### SELECTED EXCERPT
-*-*-

Question

The circuit shown in Fig. 4.17a is a precision differential voltage-gain device. It is used to provide a single-ended input for an analog-to-digital converter. We wish to derive an expression for the output of the circuit in terms of the two inputs.

Answer 1

\( Solution: \) To accomplish this, we draw the equivalent circuit shown in Fig. 4.17b. Recall that the voltage across the input terminals of the op-amp is approximately zero and the currents into the op-amp input terminals are approximately zero. Note that we can write node equations for node voltages \( V_1 \) and  \( V_2 \) in terms of \( V_0 \) and \( V_a \). Since we are interested in an expression for \( V_0 \)

in terms of the voltages \( V_1 \) and \( V_2 \), we simply eliminate the \( V_a \) terms from the two-node equations. The node equations are

\( \frac{V_1-V_0}{R_2}+\frac{V_1-V_a}{R_1}+\frac{V_1-V_2}{R_G}=0 \)

\( \frac{V_2-V_a}{R_1}+\frac{V_2-V_1}{R_G}+\frac{V_2}{R_2}=0 \)

Combining the two equations to eliminate \( V_a \), and then writing \( V_0 \) in terms of \( V_1 \) and \( V_2 \), yields

\( V_0=(V_1-V_2) \bigg(1+\frac{R_2}{R_1}+\frac{2R_2}{R_G} \bigg) \)

 

Answer : Combining the two equations to eliminate \( V_a \), and then writing \( V_0 \) in terms of \( V_1 \) and \( V_2 \), yields

\( V_0=(V_1-V_2) \bigg(1+\frac{R_2}{R_1}+\frac{2R_2}{R_G} \bigg) \)

-*-*-

### RECORDED INFORMATION

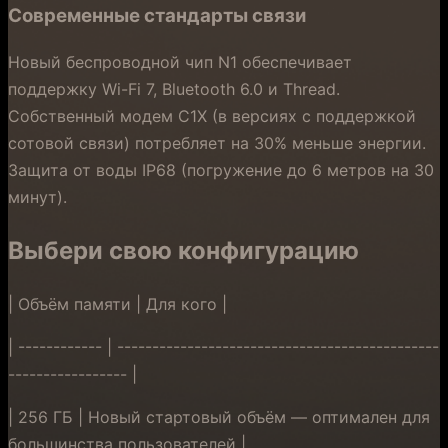
Современные стандарты связи
Новый беспроводной чип N1 обеспечивает
поддержку Wi-Fi 7, Bluetooth 6.0 и Thread.
Собственный модем C1X (в версиях с поддержкой
сотовой связи) потребляет на 30% меньше энергии.
Защита от воды IP68 (погружение до 6 метров на 30
минут).
Выбери свою конфигурацию
| Объём памяти | Для кого |
| ------------ | ----------------------------------------------
----------------- |
| 256 ГБ | Новый стартовый объём — оптимален для
большинства пользователей |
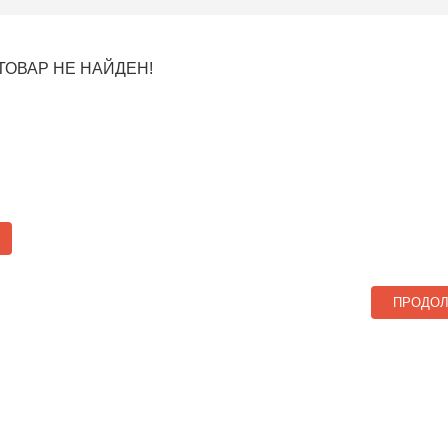
ТОВАР НЕ НАЙДЕН!
ПРОДО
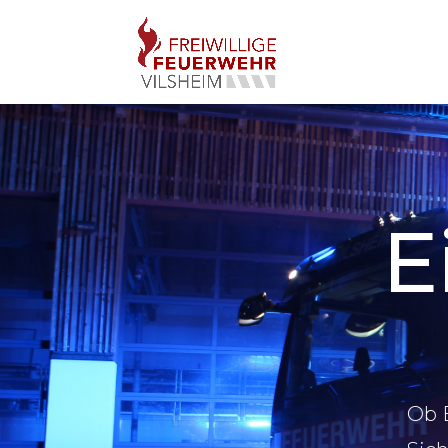
E
Ob B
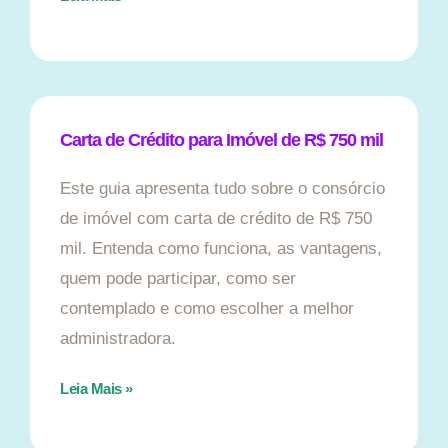
Carta de Crédito para Imóvel de R$ 750 mil
Este guia apresenta tudo sobre o consórcio
de imóvel com carta de crédito de R$ 750
mil. Entenda como funciona, as vantagens,
quem pode participar, como ser
contemplado e como escolher a melhor
administradora.
Leia Mais »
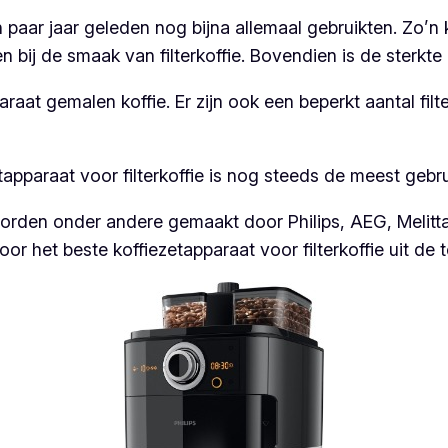
 paar jaar geleden nog bijna allemaal gebruikten. Zo’n 
ij de smaak van filterkoffie. Bovendien is de sterkte
raat gemalen koffie. Er zijn ook een beperkt aantal fil
etapparaat voor filterkoffie is nog steeds de meest gebr
worden onder andere gemaakt door Philips, AEG, Melit
or het beste koffiezetapparaat voor filterkoffie uit de t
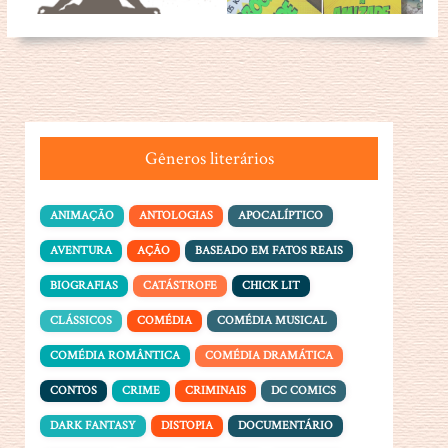
Gêneros literários
ANIMAÇÃO
ANTOLOGIAS
APOCALÍPTICO
AVENTURA
AÇÃO
BASEADO EM FATOS REAIS
BIOGRAFIAS
CATÁSTROFE
CHICK LIT
CLÁSSICOS
COMÉDIA
COMÉDIA MUSICAL
COMÉDIA ROMÂNTICA
COMÉDIA DRAMÁTICA
CONTOS
CRIME
CRIMINAIS
DC COMICS
DARK FANTASY
DISTOPIA
DOCUMENTÁRIO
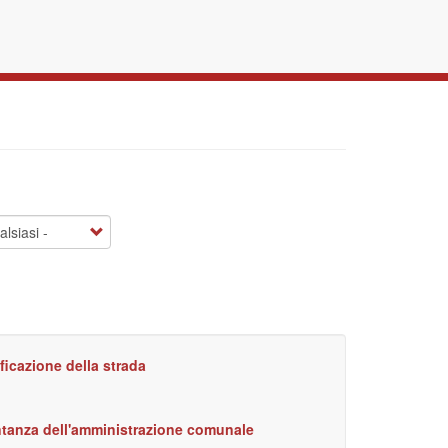
ificazione della strada
ntanza dell'amministrazione comunale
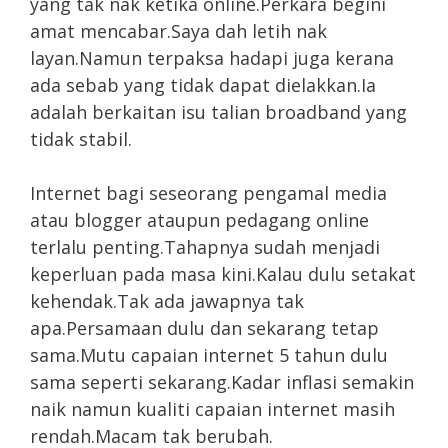
yang tak nak ketika online.Perkara begini
amat mencabar.Saya dah letih nak
layan.Namun terpaksa hadapi juga kerana
ada sebab yang tidak dapat dielakkan.Ia
adalah berkaitan isu talian broadband yang
tidak stabil.
Internet bagi seseorang pengamal media
atau blogger ataupun pedagang online
terlalu penting.Tahapnya sudah menjadi
keperluan pada masa kini.Kalau dulu setakat
kehendak.Tak ada jawapnya tak
apa.Persamaan dulu dan sekarang tetap
sama.Mutu capaian internet 5 tahun dulu
sama seperti sekarang.Kadar inflasi semakin
naik namun kualiti capaian internet masih
rendah.Macam tak berubah.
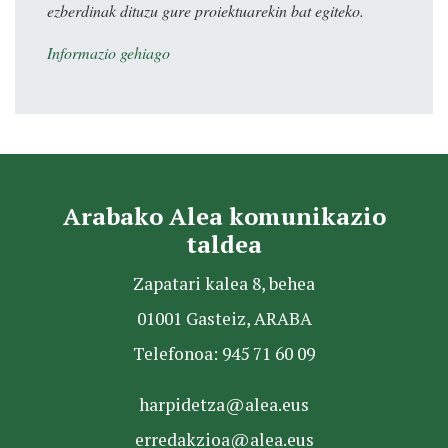
ezberdinak dituzu gure proiektuarekin bat egiteko.
Informazio gehiago
Arabako Alea komunikazio
taldea
Zapatari kalea 8, behea
01001 Gasteiz, ARABA
Telefonoa: 945 71 60 09
harpidetza@alea.eus
erredakzioa@alea.eus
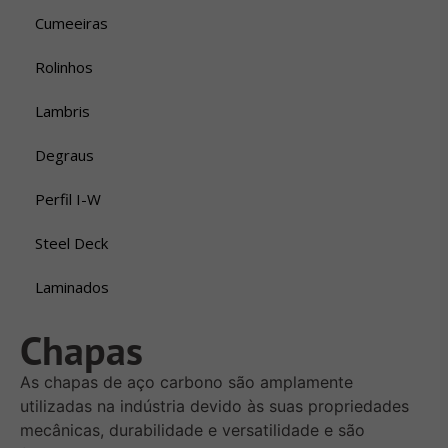
Cumeeiras
Rolinhos
Lambris
Degraus
Perfil I-W
Steel Deck
Laminados
Chapas
As chapas de aço carbono são amplamente
utilizadas na indústria devido às suas propriedades
mecânicas, durabilidade e versatilidade e são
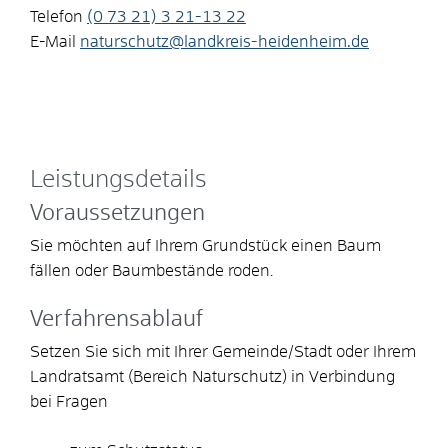
Telefon
(0
73
21) 3
21-13
22
E-Mail
naturschutz@landkreis-heidenheim.de
Leistungsdetails
Voraussetzungen
Sie möchten auf Ihrem Grundstück einen Baum
fällen oder Baumbestände roden.
Verfahrensablauf
Setzen Sie sich mit Ihrer Gemeinde/Stadt oder Ihrem
Landratsamt (Bereich Naturschutz) in Verbindung
bei Fragen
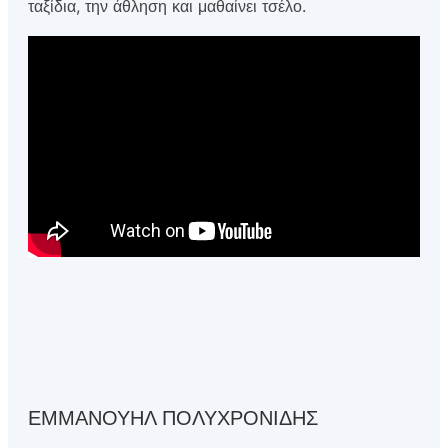
ταξίδια, την άθληση και μαθαίνει τσέλο.
ΕΜΜΑΝΟΥΗΛ ΠΟΛΥΧΡΟΝΙΔΗΣ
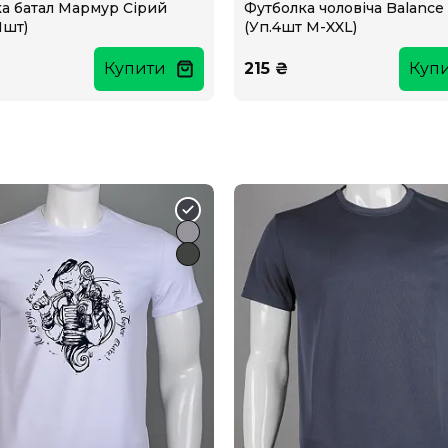
а батал Мармур Сірий
Футболка чоловіча Balance
1шт)
(Уп.4шт M-XXL)
Купити
215 ₴
Куп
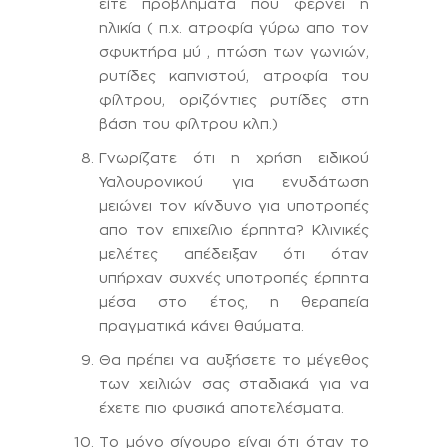
είτε προβληματα που φέρνει η
ηλικία ( π.χ. ατροφία γύρω απο τον
σφυκτήρα μύ , πτώση των γωνιών,
ρυτίδες καπνιστού, ατροφία του
φίλτρου, οριζόντιες ρυτίδες στη
βάση του φίλτρου κλπ.)
Γνωρίζατε ότι η χρήση ειδικού
Υαλουρονικού για ενυδάτωση
μειώνει τον κίνδυνο για υποτροπές
απο τον επιχείλιο έρπητα? Κλινικές
μελέτες απέδειξαν ότι όταν
υπήρχαν συχνές υποτροπές έρπητα
μέσα στο έτος, η θεραπεία
πραγματικά κάνει θαύματα.
Θα πρέπει να αυξήσετε το μέγεθος
των χειλιών σας σταδιακά για να
έχετε πιο φυσικά αποτελέσματα.
Το μόνο σίγουρο είναι ότι όταν το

-*-*-

### DESCRIPTION OF THE TASK
Reproduce the whole differential-amplifier thread above word for word, with every equation and line break intact.

### YOUR SOLUTION
Question

The circuit shown in Fig. 4.17a is a precision differential voltage-gain device. It is used to provide a single-ended input for an analog-to-digital converter. We wish to derive an expression for the output of the circuit in terms of the two inputs.

Answer 1

\( Solution: \) To accomplish this, we draw the equivalent circuit shown in Fig. 4.17b. Recall that the voltage across the input terminals of the op-amp is approximately zero and the currents into the op-amp input terminals are approximately zero. Note that we can write node equations for node voltages \( V_1 \) and  \( V_2 \) in terms of \( V_0 \) and \( V_a \). Since we are interested in an expression for \( V_0 \)

in terms of the voltages \( V_1 \) and \( V_2 \), we simply eliminate the \( V_a \) terms from the two-node equations. The node equations are

\( \frac{V_1-V_0}{R_2}+\frac{V_1-V_a}{R_1}+\frac{V_1-V_2}{R_G}=0 \)

\( \frac{V_2-V_a}{R_1}+\frac{V_2-V_1}{R_G}+\frac{V_2}{R_2}=0 \)

Combining the two equations to eliminate \( V_a \), and then writing \( V_0 \) in terms of \( V_1 \) and \( V_2 \), yields

\( V_0=(V_1-V_2) \bigg(1+\frac{R_2}{R_1}+\frac{2R_2}{R_G} \bigg) \)

 

Answer : Combining the two equations to eliminate \( V_a \), and then writing \( V_0 \) in terms of \( V_1 \) and \( V_2 \), yields

\( V_0=(V_1-V_2) \bigg(1+\frac{R_2}{R_1}+\frac{2R_2}{R_G} \bigg) \)